New Unit-cell Elements for Perforated Dielectric Transmitarray

In the recent years the interest for Transmitarrays (TA) antennas increases, since they represents a good solution for obtaining high gain and beam steering, with a configuration that coupled the advantages of lenses and planar arrays. Among the different possible technological solution adopted for the realization of a Transmitarray, a particularly convenient seems to be the one adopting a perforated dielectric layer: the resulting antenna is characterized by ease of manufacturing, that could be done also adopting a 3D additive manufacturing technique, low cost, low profile and low losses. The idea behind the realization of a perforated dielectric TA is that of locally changing the phase of the transmission coefficient properly acting on the size of the hole in the dielectric, through which it is possible to control the effective dielectric constant of the substrate, maintaining the S21 amplitude as much as it is possible close to 1 . Different solutions have been presented in literature, aimed to improve the performances of the transmitting layer, playing with the shape and the number of hole in each unit-cell and/or the number of dielectric layers.
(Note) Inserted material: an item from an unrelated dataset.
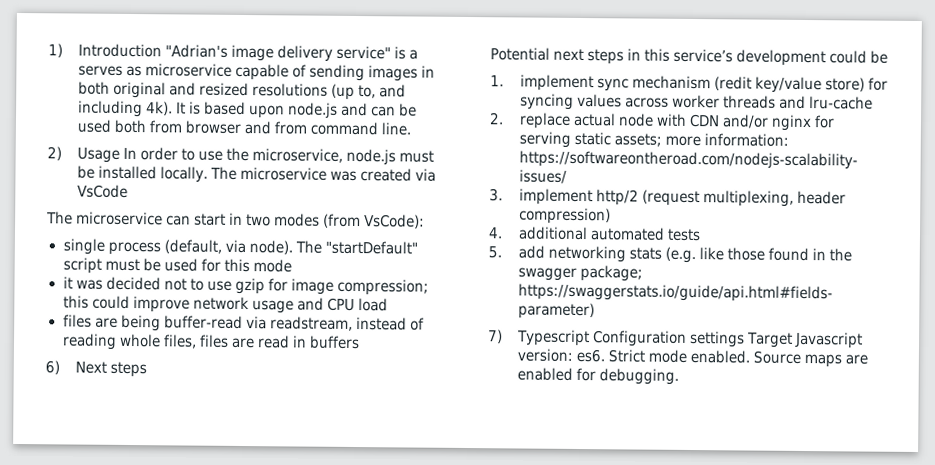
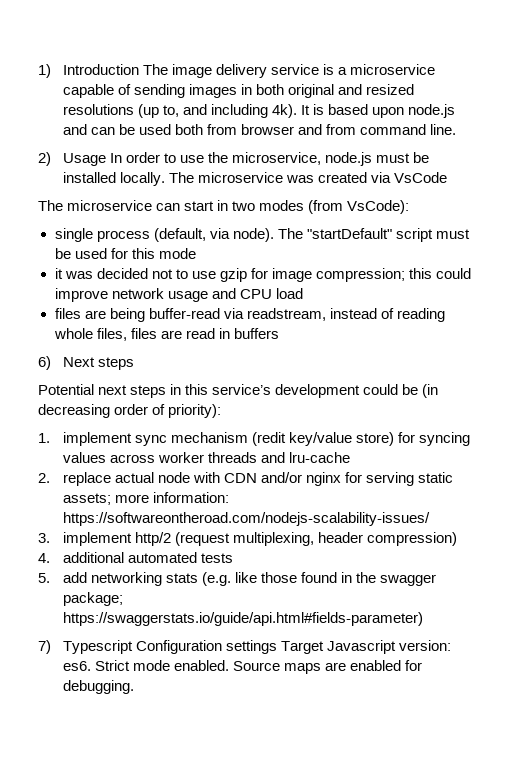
[164,44,228,58] "Adrian's -> [142,64,168,75] The
[335,45,391,60] service" -> [270,64,319,75] service
[77,65,142,77] serves as -> (348, 71) none
(889, 57) none -> [422,384,439,398] [38,404,222,418] (in decreasing order of priority):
In fact it was notice that increasing the number of layers, and especially adding one layer on each side of the transmitting one acting as a sort of matching element between the unit cell of the TA and the air, the antenna performances increase (M.Wang, S. Xu, F. Yang and M. Li, 2016 IEEE Int. Symposium on Antennas and Propag. and URSI/USNC National Radio Science Meeting). Starting from these considerations, here a new type of unit-cell has been introduced: it consist in a three layer structure, where a square hole is drilled in the center of the unit-cell of the middle layer and its size d is used to control the phase of the transmission coefficient, while in the upper and lower layers the hole has a linearly tapered shape. The structure has been designed to work in E-band and the adopted dielectric material has a dielectric constant εr = 6.15. The unit cell has been simulated with CST using the infinite array method. The variation of the amplitude and phase of S21 with d is plotted in Fig.1. These results show that, while the phase variation covers a range even larger than 360°, the amplitude of S21 has minimum variations, confined between -0.7 and -0.2 dB. Results on the design and analysis of an entire TA adopting this type of unit-cell will be provided at the Conference.